Knowing that a friendly smile was always the order of the day, coupled with the philosophy that the customer was always right, set much of the stage for her years working with families in the education of their children.
That was about the time she was in the running for Miss Almond Blossom and active in the high school band. She played the bells and xylophone in the percussion section as well as being a majorette.
“That’s when my hubby and I got together in my junior year,” she chuckled.
She freely admits that she learned to “meet and greet” in the grocery store, something she continues to do so well today at school.
“Public service, the customer is always right. You do the best to please them and do the best job you can,” said the former Debbie Webb.
When she and Ted were married they moved to Sheridan, Montana where they both worked in a “mom and pop” grocery store with her parents. She was 20.
“We got married Nov. 4 and we were in Montana by Thanksgiving,” she recalled after 32 years.
Both of their children were born there in the little eight-bed Ruby Valley Hospital in that small Montana town that she said was much like Ripon. It had 3,000 residents.
“(It had) special people in a small town just like Ripon used to be,” she said.
Daughter Amanda is now 30 and Doug is 27.
Asked to verbalize the best part about being a school secretary, she said, “For me, because I grew up here, it is that I see the kids that I went to school with – the adults – who are now moms and grandparents and I get to know their grandchildren.

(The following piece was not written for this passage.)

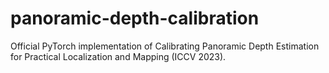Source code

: # panoramic-depth-calibration
Official PyTorch implementation of Calibrating Panoramic Depth Estimation for Practical Localization and Mapping (ICCV 2023).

I think that’s pretty exciting just to see how they compared as they grow up.”
King said that a lot of the people she went to school stayed in Ripon or they moved away and came back to the community.
“I just enjoyed being a part of it,” she added. “I love the people and even the trials they are going through – being able to talk to them and sometimes being able to help them through things.”
King said that a school secretary is not just a person who has a lot of paper work to do. They have to be a different kind of person “because you have to be there for the people and you have to be there for their children, be a listener and a caregiver when they come in and they are hurting or they just need a hug.”
She emphasized that in the business world those secretaries don’t get to partake of that. King served her time in the corporate world too, being a bookkeeper for the FMC Corporation, and at Brown Brothers Insurance Adjusters before she was married.
In Montana, after the grocery store sold, she was employed by the Sheridan Unified School District as an administrative assistant as well as at Dillon Glass as the administrative bookkeeper.
King is looking ahead to more years in education – 13 to as many as 20 – before she even considers retirement, she said.
Fishing is her hobby – “wherever my husband will take me” – along with camping and spending time with family and their four grandkids. Mandy and her husband Chris have a boy, Joseph, and a girl, Janessa. Son Doug and his wife Dawn “just gave me a brand new baby granddaughter – so they have two.”
While she continues to work in Ripon schools, her husband Ted teaches history and English in Riverbank.